WILLIAM LEECH, R.H.A.
signed l.r.: Leech
oil on canvas
87 by 68cm.; 34¼ by 26¾in.
Painted in 1947.
Original canvas. The work appears in excellent overall condition. Some minor surface dirt to the sitter's breast.
Ultraviolet light reveals an opaque varnish. There appears to be some minor flecks of retouching in the lower and upper right corners.
Held in a gilt wood frame with canvas inset.
"In response to your inquiry, we are pleased to provide you with a general report of the condition of the property described above. Since we are not professional conservators or restorers, we urge you to consult with a restorer or conservator of your choice who will be better able to provide a detailed, professional report. Prospective buyers should inspect each lot to satisfy themselves as to condition and must understand that any statement made by Sotheby's is merely a subjective, qualified opinion. Prospective buyers should also refer to any Important Notices regarding this sale, which are printed in the Sale Catalogue.
NOTWITHSTANDING THIS REPORT OR ANY DISCUSSIONS CONCERNING A LOT, ALL LOTS ARE OFFERED AND SOLD AS IS" IN ACCORDANCE WITH THE CONDITIONS OF BUSINESS PRINTED IN THE SALE CATALOGUE."
Dawson Gallery, Dublin;
James Adam Salerooms & Bonhams, Dublin, 30 May 2007, lot 83, where purchased by the present owner
Dublin, Royal Hibernian Academy, 1947;
Dublin, Dawson Gallery, 1947, no.13 (as Nude);
Dublin, National Gallery of Ireland, William John Leech: An Irish Painter Abroad, 23 October - 15 December 1996, no.90
A. Denson, An Irish Artist: W. J. Leech R.H.A. (1881-1968), Kendal, 1968, no.28 (as Female nude study);
Denise Ferran, William John Leech: An Irish Painter Abroad, NGI, 1996, no.90, illustrated p.258
The present painting marks a dramatic departure from those familiar with the earlier part of Leech's career, particularly his landscapes painted while studying and working in France. However, the same fluid brushwork, feeling for colour and tone is successfully achieved in the rendering of the skin of the model in the present work. This change in direction towards a more intimiste view had its origins in his meeting with May Botterell, who became his model and lover. It influenced the style and subject of his works away from more formal society portraits and culminated in Nude (private collection) portraying May half-reclining on a bed – the focus firmly on form. As Denise Ferran has commented, Leech had 'now arrived at a style of painting which with paint-laden and decisive brushstrokes gives movement, energy and excitement to all his works irrespective of subject matter' (Ferran, op. cit., p.214).

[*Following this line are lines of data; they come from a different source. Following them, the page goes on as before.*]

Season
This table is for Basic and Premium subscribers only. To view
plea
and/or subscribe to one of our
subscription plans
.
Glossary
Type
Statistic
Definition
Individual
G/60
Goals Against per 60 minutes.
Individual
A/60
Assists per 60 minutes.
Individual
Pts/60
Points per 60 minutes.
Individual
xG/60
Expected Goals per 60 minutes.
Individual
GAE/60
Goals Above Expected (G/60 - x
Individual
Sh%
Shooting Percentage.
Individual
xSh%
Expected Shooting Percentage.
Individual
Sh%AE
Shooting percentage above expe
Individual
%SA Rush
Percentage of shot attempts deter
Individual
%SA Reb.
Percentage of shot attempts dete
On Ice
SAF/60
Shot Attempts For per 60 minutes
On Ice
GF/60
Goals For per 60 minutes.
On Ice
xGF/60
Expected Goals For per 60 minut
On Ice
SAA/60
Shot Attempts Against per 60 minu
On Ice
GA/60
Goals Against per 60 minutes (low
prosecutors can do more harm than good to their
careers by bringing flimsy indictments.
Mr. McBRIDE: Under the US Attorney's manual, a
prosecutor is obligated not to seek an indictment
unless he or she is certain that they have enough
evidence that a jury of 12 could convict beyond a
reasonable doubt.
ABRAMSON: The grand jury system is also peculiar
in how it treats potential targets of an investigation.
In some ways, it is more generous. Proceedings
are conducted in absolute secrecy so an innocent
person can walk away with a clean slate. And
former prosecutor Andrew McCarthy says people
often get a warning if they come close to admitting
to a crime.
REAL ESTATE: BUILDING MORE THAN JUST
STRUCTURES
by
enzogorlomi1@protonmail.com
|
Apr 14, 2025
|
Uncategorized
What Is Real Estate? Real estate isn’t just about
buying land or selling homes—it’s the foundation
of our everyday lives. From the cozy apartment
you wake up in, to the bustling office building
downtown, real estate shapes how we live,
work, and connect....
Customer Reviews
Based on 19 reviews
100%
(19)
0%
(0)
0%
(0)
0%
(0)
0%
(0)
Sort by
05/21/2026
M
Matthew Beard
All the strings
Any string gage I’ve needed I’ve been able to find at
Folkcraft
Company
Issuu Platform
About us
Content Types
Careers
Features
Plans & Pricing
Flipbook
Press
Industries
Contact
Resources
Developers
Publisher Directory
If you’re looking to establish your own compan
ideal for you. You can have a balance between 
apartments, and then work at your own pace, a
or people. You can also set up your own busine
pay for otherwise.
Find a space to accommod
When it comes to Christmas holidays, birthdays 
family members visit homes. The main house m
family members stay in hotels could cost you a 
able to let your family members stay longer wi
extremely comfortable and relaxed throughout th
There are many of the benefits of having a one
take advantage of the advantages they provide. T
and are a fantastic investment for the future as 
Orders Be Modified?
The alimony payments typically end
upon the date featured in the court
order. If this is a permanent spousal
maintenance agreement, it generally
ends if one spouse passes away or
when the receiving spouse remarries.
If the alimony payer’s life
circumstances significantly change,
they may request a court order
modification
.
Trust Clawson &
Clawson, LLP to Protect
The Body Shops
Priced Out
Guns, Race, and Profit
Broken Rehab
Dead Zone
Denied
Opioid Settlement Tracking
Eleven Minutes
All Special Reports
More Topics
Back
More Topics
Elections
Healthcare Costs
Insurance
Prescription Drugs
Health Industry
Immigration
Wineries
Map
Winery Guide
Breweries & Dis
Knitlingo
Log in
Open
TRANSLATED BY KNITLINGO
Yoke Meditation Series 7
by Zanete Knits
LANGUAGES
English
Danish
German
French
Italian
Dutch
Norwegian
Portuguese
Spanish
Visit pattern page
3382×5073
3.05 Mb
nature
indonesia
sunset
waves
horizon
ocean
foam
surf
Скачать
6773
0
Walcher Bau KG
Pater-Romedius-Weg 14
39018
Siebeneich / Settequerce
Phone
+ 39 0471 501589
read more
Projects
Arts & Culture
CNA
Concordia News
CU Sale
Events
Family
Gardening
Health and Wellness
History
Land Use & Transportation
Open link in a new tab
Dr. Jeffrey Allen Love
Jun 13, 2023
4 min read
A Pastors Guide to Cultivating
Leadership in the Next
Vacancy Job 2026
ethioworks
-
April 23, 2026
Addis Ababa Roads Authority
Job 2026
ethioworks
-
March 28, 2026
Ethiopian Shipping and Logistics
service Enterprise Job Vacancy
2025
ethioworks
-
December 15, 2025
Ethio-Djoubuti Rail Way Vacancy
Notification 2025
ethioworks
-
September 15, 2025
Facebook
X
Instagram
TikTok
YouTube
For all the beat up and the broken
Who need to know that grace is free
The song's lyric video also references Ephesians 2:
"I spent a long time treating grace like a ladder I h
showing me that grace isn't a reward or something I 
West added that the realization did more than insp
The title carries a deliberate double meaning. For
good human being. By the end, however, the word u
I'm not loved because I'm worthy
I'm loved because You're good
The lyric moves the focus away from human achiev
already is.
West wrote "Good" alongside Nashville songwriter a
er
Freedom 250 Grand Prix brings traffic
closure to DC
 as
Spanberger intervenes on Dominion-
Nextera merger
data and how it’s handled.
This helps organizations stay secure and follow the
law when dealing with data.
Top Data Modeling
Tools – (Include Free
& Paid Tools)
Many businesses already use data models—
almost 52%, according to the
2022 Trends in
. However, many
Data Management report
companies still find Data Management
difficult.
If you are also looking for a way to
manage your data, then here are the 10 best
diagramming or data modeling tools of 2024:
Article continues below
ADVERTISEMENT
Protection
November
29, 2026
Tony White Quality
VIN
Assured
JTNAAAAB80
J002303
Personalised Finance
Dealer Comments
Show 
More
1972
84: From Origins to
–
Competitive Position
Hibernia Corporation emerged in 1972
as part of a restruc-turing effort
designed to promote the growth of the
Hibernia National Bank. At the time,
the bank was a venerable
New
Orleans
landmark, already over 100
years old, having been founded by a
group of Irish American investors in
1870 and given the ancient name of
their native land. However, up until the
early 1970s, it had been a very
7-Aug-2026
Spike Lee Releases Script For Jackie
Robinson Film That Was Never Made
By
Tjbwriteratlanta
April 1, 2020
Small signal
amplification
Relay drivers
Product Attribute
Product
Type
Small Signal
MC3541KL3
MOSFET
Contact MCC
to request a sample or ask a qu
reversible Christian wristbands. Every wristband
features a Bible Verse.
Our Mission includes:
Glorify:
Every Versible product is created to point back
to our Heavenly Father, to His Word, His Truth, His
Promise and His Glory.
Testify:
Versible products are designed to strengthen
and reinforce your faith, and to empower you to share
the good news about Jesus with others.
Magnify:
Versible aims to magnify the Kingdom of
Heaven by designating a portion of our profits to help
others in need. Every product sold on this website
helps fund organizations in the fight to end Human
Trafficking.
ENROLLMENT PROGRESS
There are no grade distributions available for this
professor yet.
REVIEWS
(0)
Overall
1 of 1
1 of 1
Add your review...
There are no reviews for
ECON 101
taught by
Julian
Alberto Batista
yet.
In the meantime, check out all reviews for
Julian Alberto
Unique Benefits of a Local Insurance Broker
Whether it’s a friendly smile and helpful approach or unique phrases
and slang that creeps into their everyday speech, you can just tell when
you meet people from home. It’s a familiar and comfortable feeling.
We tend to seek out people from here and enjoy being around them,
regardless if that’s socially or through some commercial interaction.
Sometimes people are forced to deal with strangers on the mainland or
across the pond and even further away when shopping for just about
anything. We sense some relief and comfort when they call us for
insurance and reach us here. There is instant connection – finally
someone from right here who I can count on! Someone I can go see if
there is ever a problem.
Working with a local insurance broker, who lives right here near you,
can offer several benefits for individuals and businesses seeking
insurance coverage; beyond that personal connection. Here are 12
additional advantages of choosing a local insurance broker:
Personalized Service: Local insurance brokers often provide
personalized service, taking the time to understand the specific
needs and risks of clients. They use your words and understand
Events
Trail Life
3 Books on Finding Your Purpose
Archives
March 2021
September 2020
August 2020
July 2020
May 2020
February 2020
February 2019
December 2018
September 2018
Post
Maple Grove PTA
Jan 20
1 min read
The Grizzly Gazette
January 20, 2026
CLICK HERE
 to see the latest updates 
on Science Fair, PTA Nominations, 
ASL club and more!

In The Refugee the model sits languidly, her head in her right hand and left hand draped over her knees. The background is sparse and the tones muted, heightening the solitariness of the model who has an air of introspection. This perhaps plays on the title of the work, although Leech offers no further explanation. It is a highly sensitive portrayal, and Leech's soft modelling of the skin is consummate.
Leech regarded the study of the figure as 'the closest search for beauty.' He communicated this further in a letter to his friend and artist Dr Helena Wright while he was painting the present work: 'when people start drawing from the figure they are serious, have you discovered lots of hidden things? and lovely things, such as that a woman standing seems to grow from the ground in a most perfect way, with a line and balance that no plant ever achieved... In our search for beauty, I sometimes think, we have a better chance of getting near it, with the figure than in any other way, who knows' (quoted in Ferran, op. cit., p.256).
Leech sent the present work and another of the same model, called The Negress (model) (private collection) to Leo Smith of the Dawson Gallery in 1947 for a small exhibition of his work. Rating it highly, he wrote a covering letter to Smith: 'I could send more, but these are all very good and would make a most interesting show. I would like to send you that nude of the Black woman, it is so well painted. It ought to be in the Nat. Gallery' (Ibid.)